Noutro momento conto por que optaria por “Ensaios”. Sobre a Equatorial, presente no título da crônica, vou recuar um pouco no tempo e falar da empresa que a antecedeu: a Enel, que pôs fim às seis décadas de existência da Celg. À época da fase embrionária da privatização, o agora governador de Goiás, Ronaldo Caiado, era senador e criticou severamente os governos federal e estadual, respectivamente Dilma Rousseff (PT) e Marconi Perillo (PSDB). Caiado criticou severamente a privatização: “É uma truculência o que estão fazendo com o nosso Estado. A Celg é rentável, tem quadros preparados…”. Abel Alves Rochinha, então presidente da Enel, já depois do inhambu na capanga, ou seja, depois do negócio feito, isso em 2017, fez questão de dizer que era necessário “botar tecnologia” na gestão da empresa, e que isso geraria 40% a menos de interrupções do fornecimento de energia. Lorota. Conversa para boi, jumento e, até, preguiça dormirem.
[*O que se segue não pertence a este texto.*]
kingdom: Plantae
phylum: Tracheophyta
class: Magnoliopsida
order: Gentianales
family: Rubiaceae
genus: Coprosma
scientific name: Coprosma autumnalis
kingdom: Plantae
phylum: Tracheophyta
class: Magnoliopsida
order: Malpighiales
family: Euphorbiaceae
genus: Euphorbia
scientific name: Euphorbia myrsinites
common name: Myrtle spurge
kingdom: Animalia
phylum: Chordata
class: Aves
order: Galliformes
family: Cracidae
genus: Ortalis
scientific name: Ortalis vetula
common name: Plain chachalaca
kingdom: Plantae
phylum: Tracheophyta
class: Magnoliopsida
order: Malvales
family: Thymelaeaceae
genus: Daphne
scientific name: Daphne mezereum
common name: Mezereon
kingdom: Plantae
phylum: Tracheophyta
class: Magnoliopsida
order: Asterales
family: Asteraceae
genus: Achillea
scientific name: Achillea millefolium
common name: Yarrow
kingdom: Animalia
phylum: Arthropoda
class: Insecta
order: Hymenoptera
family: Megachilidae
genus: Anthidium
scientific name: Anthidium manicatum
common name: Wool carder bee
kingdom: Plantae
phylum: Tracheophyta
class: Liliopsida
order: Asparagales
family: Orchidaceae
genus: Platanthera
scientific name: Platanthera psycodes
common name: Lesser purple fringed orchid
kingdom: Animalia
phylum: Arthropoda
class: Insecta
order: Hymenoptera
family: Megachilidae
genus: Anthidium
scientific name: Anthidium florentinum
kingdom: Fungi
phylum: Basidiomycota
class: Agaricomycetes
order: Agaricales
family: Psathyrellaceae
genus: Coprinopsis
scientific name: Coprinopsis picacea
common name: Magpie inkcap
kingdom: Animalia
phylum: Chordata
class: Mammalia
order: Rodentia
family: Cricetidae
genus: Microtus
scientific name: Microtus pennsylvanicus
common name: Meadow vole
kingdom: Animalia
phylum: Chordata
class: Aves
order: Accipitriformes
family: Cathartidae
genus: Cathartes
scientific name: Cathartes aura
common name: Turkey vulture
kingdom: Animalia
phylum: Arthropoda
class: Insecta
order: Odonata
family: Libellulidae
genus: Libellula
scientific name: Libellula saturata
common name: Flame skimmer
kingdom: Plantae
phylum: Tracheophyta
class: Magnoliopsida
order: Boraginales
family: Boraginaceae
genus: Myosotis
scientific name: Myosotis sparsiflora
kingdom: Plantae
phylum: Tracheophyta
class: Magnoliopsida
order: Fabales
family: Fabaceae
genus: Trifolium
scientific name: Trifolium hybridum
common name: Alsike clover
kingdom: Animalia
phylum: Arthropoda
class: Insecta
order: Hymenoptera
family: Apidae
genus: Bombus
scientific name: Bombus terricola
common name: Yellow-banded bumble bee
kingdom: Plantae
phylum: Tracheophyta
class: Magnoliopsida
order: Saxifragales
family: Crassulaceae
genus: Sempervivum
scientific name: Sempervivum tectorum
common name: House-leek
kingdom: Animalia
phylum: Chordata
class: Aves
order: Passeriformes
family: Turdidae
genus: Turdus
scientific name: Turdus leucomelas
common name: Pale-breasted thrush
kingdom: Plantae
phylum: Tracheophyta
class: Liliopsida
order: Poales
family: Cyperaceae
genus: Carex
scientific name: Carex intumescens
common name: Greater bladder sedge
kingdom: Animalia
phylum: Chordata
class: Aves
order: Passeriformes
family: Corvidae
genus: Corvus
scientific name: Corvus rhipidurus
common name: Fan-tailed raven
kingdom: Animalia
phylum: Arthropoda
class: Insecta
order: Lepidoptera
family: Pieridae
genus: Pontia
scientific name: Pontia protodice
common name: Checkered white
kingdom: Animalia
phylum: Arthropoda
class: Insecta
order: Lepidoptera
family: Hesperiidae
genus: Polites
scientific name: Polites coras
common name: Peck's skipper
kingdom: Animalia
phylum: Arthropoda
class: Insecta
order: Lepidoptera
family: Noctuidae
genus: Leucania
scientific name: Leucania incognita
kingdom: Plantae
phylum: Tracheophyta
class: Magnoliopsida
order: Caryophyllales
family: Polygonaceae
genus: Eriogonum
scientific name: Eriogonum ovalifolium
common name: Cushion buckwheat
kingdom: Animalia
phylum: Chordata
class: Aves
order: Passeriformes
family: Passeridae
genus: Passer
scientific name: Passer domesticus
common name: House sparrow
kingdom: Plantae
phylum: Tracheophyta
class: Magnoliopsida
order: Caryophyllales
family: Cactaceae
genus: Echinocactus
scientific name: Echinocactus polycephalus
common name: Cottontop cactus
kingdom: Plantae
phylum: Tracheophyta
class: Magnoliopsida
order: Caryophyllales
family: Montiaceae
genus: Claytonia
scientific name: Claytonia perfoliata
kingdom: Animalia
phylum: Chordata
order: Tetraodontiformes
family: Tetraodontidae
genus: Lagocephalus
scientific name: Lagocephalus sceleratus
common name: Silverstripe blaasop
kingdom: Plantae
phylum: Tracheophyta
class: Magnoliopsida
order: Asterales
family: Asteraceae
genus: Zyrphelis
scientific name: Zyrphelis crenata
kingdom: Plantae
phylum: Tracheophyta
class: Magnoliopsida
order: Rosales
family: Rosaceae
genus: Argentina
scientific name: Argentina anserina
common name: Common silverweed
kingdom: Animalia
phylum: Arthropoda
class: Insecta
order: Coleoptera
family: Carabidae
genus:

Aí a Enel, após cinco anos colhendo os ovos de ouro sem tratar da galinha à altura do seu merecimento, ou seja, sem investir em qualidade, tirou o time do campo mas com a algibeira transbordando (enviou uma fortuna para a Itália, lembrando que, no país de Dante, é uma estatal).
A fila andou, e então entrou a Equatorial. Tanto esta como aquela se enquadram nos insetos grandes que rompem a teia da aranha, no caso as leis que só atingem os mosquitos. Na verdade, me refiro a uma lei específica: a 10.206, aprovada pela Câmara Municipal de Goiânia e sancionada pelo então prefeito Iris Rezende. Cinco anos já se passaram, e tal lei virou letra morta. Nenhuma ação do poder público aconteceu no sentido de obrigar as empresas concessionárias de transmissão e distribuição de energia elétrica “a tornar subterrâneo todo cabeamento de linha de transmissão energia elétrica”, conforme consta no parágrafo 1° da tal lei.
Já se passaram cinco anos dos 20 anos estipulados pela lei para se realizar a implantação de fiação subterrânea. Nada, no entanto, foi feito. Nenhuma palha foi movida. Na verdade, há sim algo sendo feito: uma sequência de podas (em muitos casos mutilações) de árvores por toda a cidade sendo realizada pela Equatorial. Às vezes até poda com facão, o que é mais prejudicial ainda, visto que as árvores ficam mais vulneráveis a fungos, cupins, bactérias… Fato que acaba resultando em tempo menor de vida para elas. Há um trecho bem bonitinho da lei que fala do plantio de árvores nos locais dos postes removidos. O que se assiste é uma ação malévola da Equatorial, que explicita desconhecer que o desenvolvimento saudável de uma árvore está relacionado a sustentação, respiração e nutrição. E mais: as motosserras têm alvejado ramos mais velhos, os quais perdem sua capacidade de recuperação por terem uma maior parte de células mortas em seu cerne.
Nessa toada de mutilação por que passa as árvores da cidade, Goiânia pode perder o título de capital mais arborizada do Brasil. E a previsão de calor para este ano é de atordoar até o capeta. A Lei 10.206 precisa ser cumprida. E isso é urgente. A Equatorial precisa ser obrigada a usar alguns ovos de ouro que está colhendo e dar início à implantação de rede elétrica subterrânea. A Assembleia Legislativa precisa entrar no circuito, o mesmo deve fazer o Legislativo municipal. Os dois chefes do Executivo. O Judiciário precisa usar sua espada.
A Equatorial é analfabeta? Ao menos não saber ler Khalil Gibran: “As árvores são poemas / que a terra escreve para o céu”.